No Gods Word shouldn’t be defamed by including anything Ravi wrote or said mixed with it.
Ravi sinned, because he was a sinner. Ravi covered his alternative life because he was a wolf in sheep’s clothing. He was a double minded man.
He owned the freaking massage parlor and thusly pressured his employees for gratification over decades.
It is every bit as bad as Laurer or any of the 8 NPR men who got the #MeToo boot.
When I first learned the allegations were true, I recalled listening to Ravi on the radio telling a story about a reporter, who stayed to listen to a talk he was giving a longer than she had planned because she was intrigued. She rode with him to the airport so they could talk some more. Afterward she mentioned to his colleague, “I want to see how he acts in his personal life”.
I don’t know how he could tell that story without feeling tremendous guilt.

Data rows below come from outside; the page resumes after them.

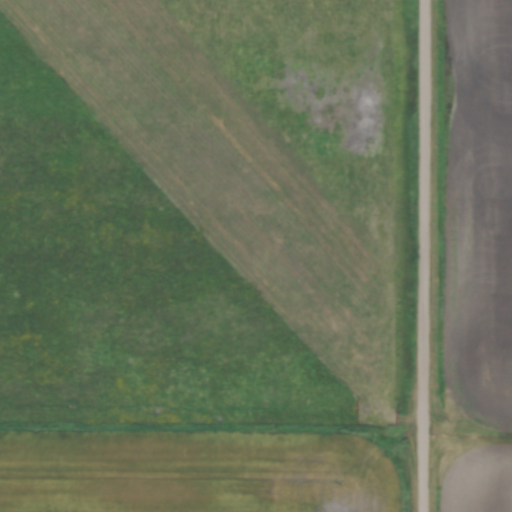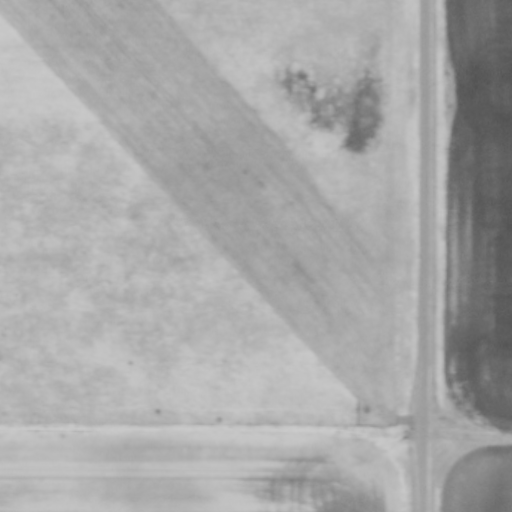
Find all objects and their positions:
road: (422, 256)
road: (467, 435)
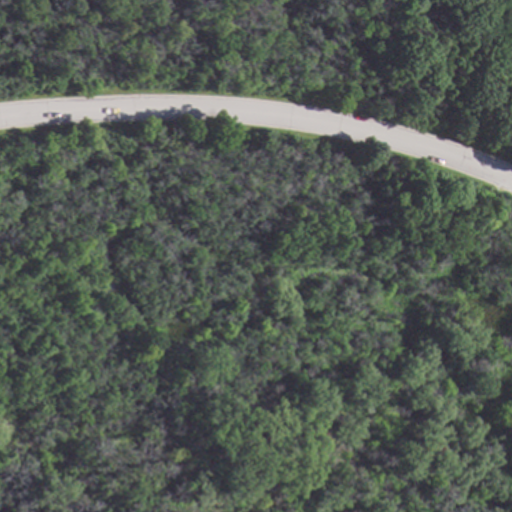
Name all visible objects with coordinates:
road: (260, 114)
park: (256, 255)
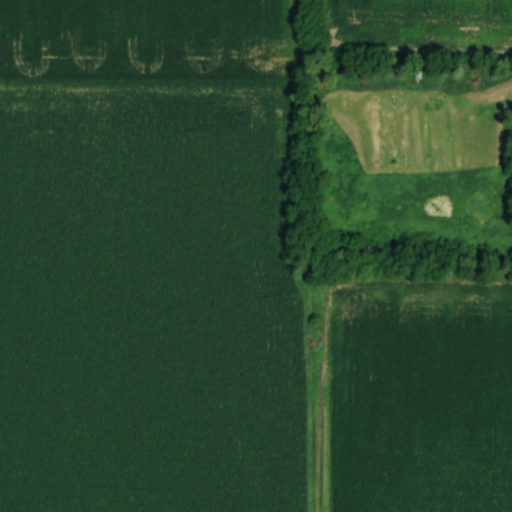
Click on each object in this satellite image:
road: (504, 72)
park: (407, 155)
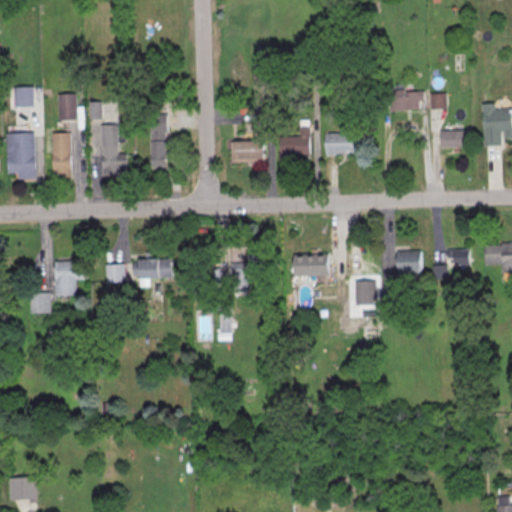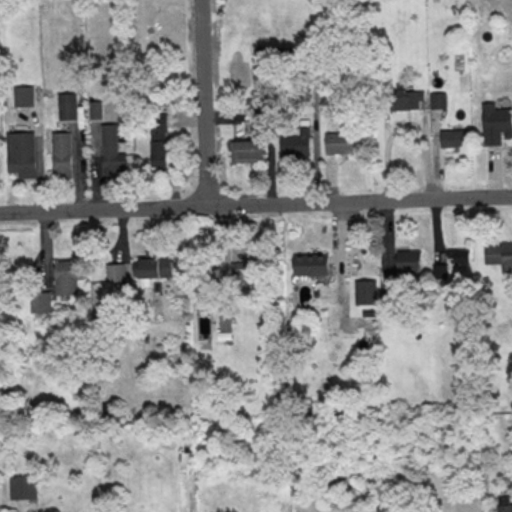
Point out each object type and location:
building: (283, 54)
building: (239, 72)
building: (260, 83)
building: (27, 96)
building: (402, 98)
building: (408, 99)
building: (435, 99)
building: (438, 99)
road: (205, 103)
building: (64, 105)
building: (67, 105)
building: (95, 109)
building: (494, 122)
building: (497, 122)
building: (452, 137)
building: (454, 137)
building: (158, 139)
building: (337, 140)
building: (297, 141)
building: (340, 142)
building: (293, 144)
building: (247, 148)
building: (109, 150)
building: (248, 150)
building: (112, 151)
building: (18, 153)
building: (22, 153)
building: (58, 153)
building: (62, 154)
road: (491, 170)
road: (256, 205)
building: (497, 253)
building: (499, 253)
building: (457, 255)
building: (461, 255)
building: (407, 261)
building: (409, 261)
building: (310, 264)
building: (312, 264)
building: (246, 266)
building: (151, 267)
building: (152, 269)
building: (248, 270)
building: (116, 272)
building: (65, 275)
building: (68, 276)
building: (387, 287)
building: (364, 292)
building: (366, 292)
building: (41, 301)
building: (38, 302)
building: (226, 321)
building: (20, 487)
building: (23, 487)
building: (504, 504)
road: (21, 505)
building: (503, 508)
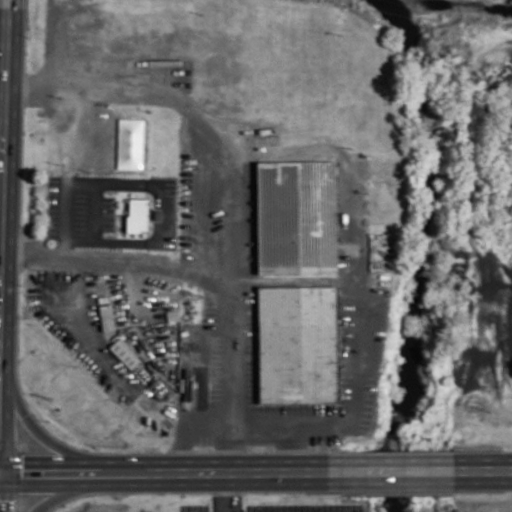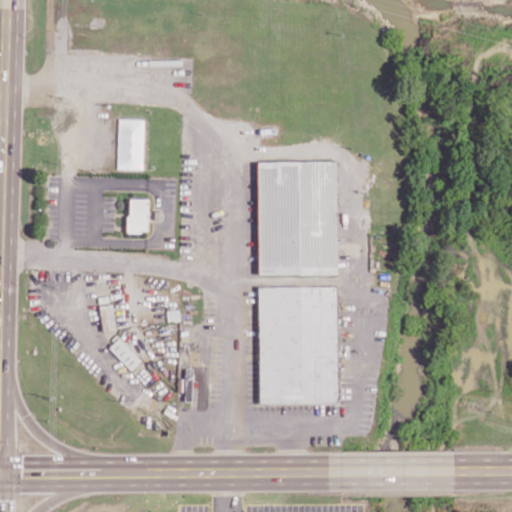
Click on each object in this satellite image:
road: (6, 5)
road: (4, 102)
road: (1, 176)
road: (230, 185)
building: (136, 214)
road: (65, 217)
building: (295, 217)
road: (115, 258)
road: (131, 282)
road: (360, 292)
building: (106, 317)
road: (80, 330)
building: (297, 344)
building: (124, 353)
building: (187, 391)
road: (183, 427)
road: (47, 440)
road: (288, 446)
road: (254, 471)
road: (392, 471)
road: (484, 471)
road: (120, 472)
road: (154, 472)
road: (56, 473)
road: (70, 488)
road: (225, 492)
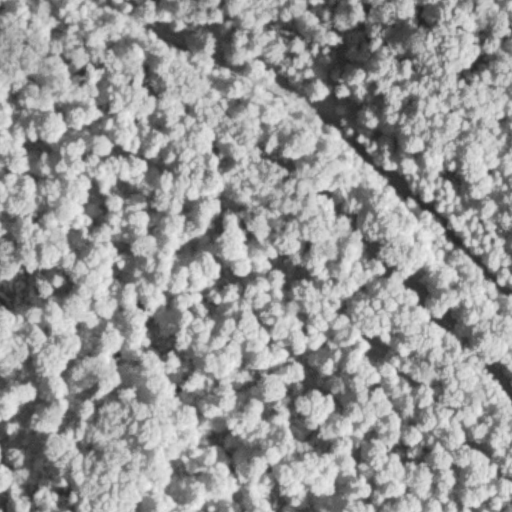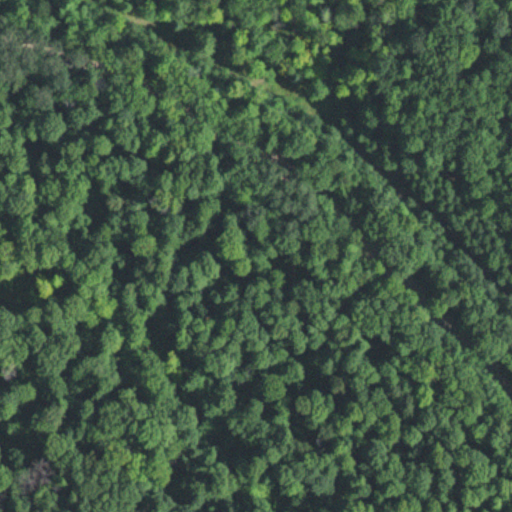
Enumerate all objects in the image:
road: (287, 168)
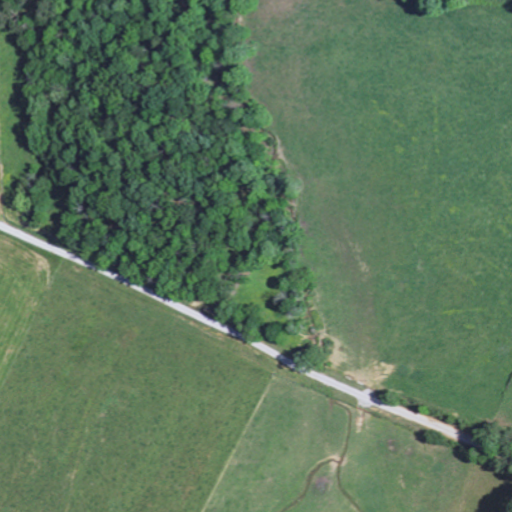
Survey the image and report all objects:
road: (264, 320)
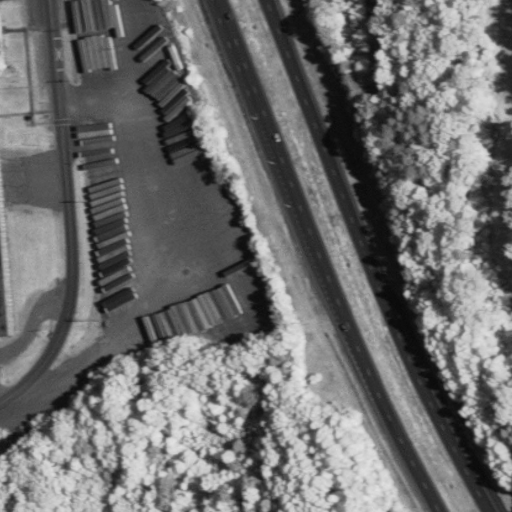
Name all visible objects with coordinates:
road: (86, 63)
building: (1, 124)
road: (69, 213)
building: (7, 250)
road: (323, 259)
road: (372, 260)
road: (168, 268)
building: (248, 275)
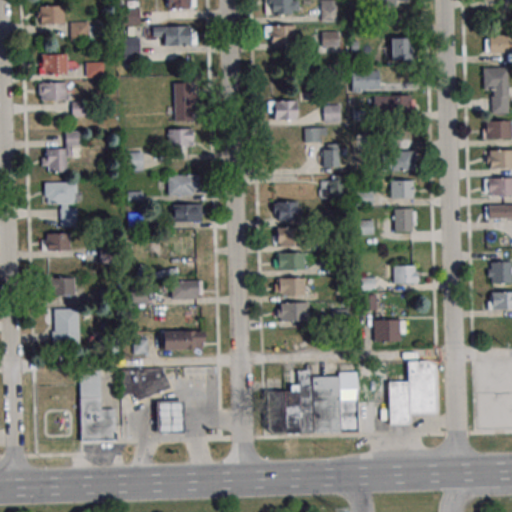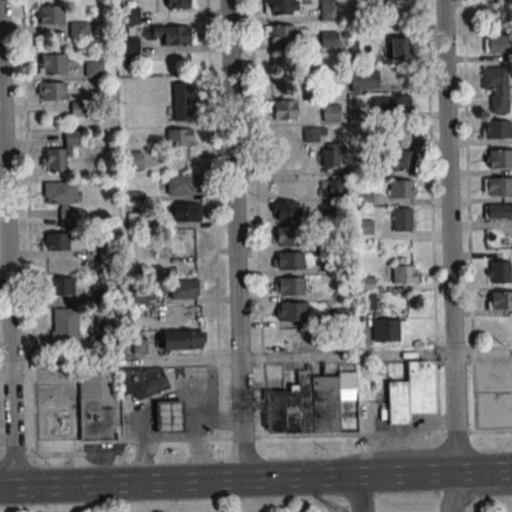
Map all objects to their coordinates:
building: (387, 2)
building: (178, 4)
building: (279, 6)
building: (326, 10)
building: (49, 14)
building: (129, 16)
building: (82, 31)
building: (278, 34)
building: (281, 34)
building: (174, 35)
building: (328, 39)
building: (496, 43)
building: (130, 45)
building: (397, 48)
building: (53, 63)
building: (93, 69)
building: (364, 80)
building: (496, 87)
building: (51, 90)
building: (182, 101)
building: (391, 103)
building: (281, 110)
building: (281, 110)
building: (330, 112)
road: (3, 126)
building: (496, 130)
building: (179, 138)
building: (59, 153)
building: (329, 155)
building: (498, 158)
building: (401, 159)
building: (133, 160)
road: (232, 162)
building: (183, 184)
building: (497, 186)
building: (329, 187)
building: (400, 188)
building: (363, 196)
building: (62, 200)
building: (284, 210)
building: (497, 211)
building: (186, 212)
building: (403, 219)
building: (364, 227)
building: (285, 236)
road: (450, 236)
building: (183, 239)
building: (55, 241)
building: (288, 260)
building: (498, 271)
building: (403, 274)
building: (61, 286)
building: (289, 286)
building: (183, 289)
building: (500, 299)
building: (291, 312)
building: (63, 325)
building: (385, 330)
building: (181, 339)
road: (483, 352)
road: (346, 356)
road: (125, 363)
road: (5, 366)
road: (11, 370)
building: (141, 382)
building: (145, 382)
building: (411, 393)
building: (411, 393)
road: (240, 401)
building: (315, 403)
building: (93, 410)
building: (169, 417)
building: (167, 418)
road: (249, 436)
road: (485, 471)
road: (351, 475)
road: (130, 483)
road: (8, 487)
road: (474, 490)
road: (355, 493)
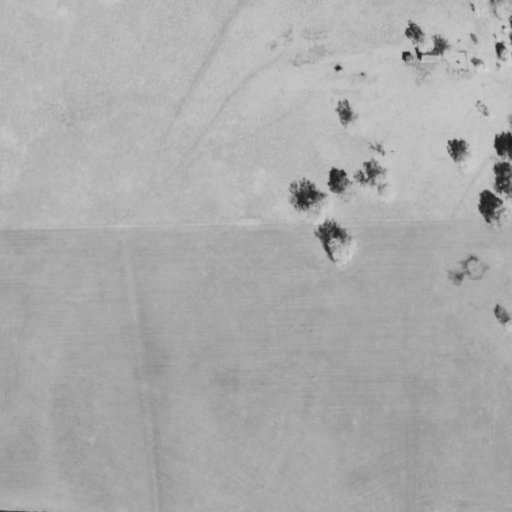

Preached in public; didn’t repent in public. So, no.
God have mercy.
ALL have sinned and come short of the glory of God. There are no degrees of sin, only sin or not sin.
Groupies.
This faux Christian rag is on a mission to slander the dead.
While it is appropriate to call him out for his sin, the other names you called him are really a reflection of your lack of maturity and intelligence. In other words you are a moron.
Shall we cancel everything Moses did because he murdered? Everything King David did because of adultery and Murder? Do I need to mention Solomon? How about Peter’s betrayal of Jesus?
There are degrees of sin. Thinking a murderous thought is not same as acting on it. While they are both bad and worthy of hell, we are supposed to arrest sins at the thought stage.
"For God did not call us to uncleanness, but in holiness. Therefore he who rejects this does not reject man, but God, who has also given us His Holy Spirit."
Did Ravi ever cease or repent of this sin before dying?
Let he who is without sin, cast the first stone
...paraphrasing of John 8:7
Not your problem, but Ravi Zacharias’ and the Eternal Judge’s.
Not your problem, but Ravi Zacharias’ and the Eternal Judge’s.
I agree. But the words of 1 Thess 4 need to be taught, and considered by other so called Christian teachers.
If he did so much “good” in promoting Christianity, I wonder why I never heard of the guy until his sins were made public.